Analyzing outcomes for common loan structures like interest-only loans and annuities.

Page 14: Matrices Summary

Types of Matrices

Definitions: Simple, degenerate, connected, complete, subgraph, etc.
Operations involving matrix addition, subtraction, and scalar multiplication.

Matrix Properties

Explore identity and diagonal matrices, along with concepts of equivalent and symmetric matrices.

Page 15: Matrix Multiplication and Special Rules

Matrix Operations

Only matrices of compatible dimensions can be multiplied.
The resultant matrix dimensions will match specified rules concerning the order of matrices involved.

Page 16: Dominance and Transition Matrices

Transition Matrices

Record transitions between conditions in a network; use for behavior model examples.
Compute dominance scores using one-step and two-step assessments.

Steady State Solutions

Systems eventually stabilize over time; ensure all columns sum to 1 for regular matrices.

Page 17: Leslie Matrices

Application of Leslie Matrices

Models variations in population structures using age-group specific parameters.
Capture birth and survival rates to forecast changes in demographic sectors over time.

Page 18: Graphs and Networks

Graph Terminology

Different types of graphs including simple, connected, and complete graphs.
Key components such as edges, vertices, and graph properties such as planar forms.

Page 19: Eulerian Trails and Circuits

Key Paths in Graph Theory

Understanding conditions of Eulerian trails based on vertex degree.
Employ Dijkstra’s algorithm for shortest path calculations on weighted graphs.

Page 20: Maximum Flow and Cuts

Flow Network Concepts

Identifying maximum flow based on the capacity of the weakest link and calculating cut capacities.
Definitions of bipartite graphs, capacities, and methodologies used in analysis.

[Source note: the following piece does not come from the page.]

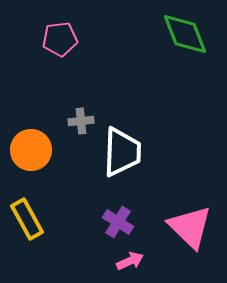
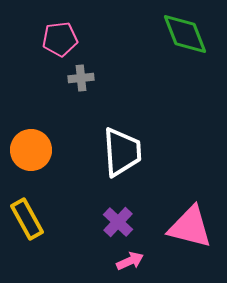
gray cross: moved 43 px up
white trapezoid: rotated 6 degrees counterclockwise
purple cross: rotated 12 degrees clockwise
pink triangle: rotated 30 degrees counterclockwise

Page 21: Precedence Tables and Scheduling

Project Management Tools

Use precedence tables for scheduling tasks; dummy variables may be introduced.
Apply critical path methods to minimize completion times.

Page 22: Total Project Duration

Calculating Minimum Completion Time

Assignment and analysis of float times per activity using forward and backward scheduling techniques.

Page 23: Critical Path Analysis

Project Optimization Techniques

Critical path identification helps streamline project management, providing cost-effective strategies for reducing completion times.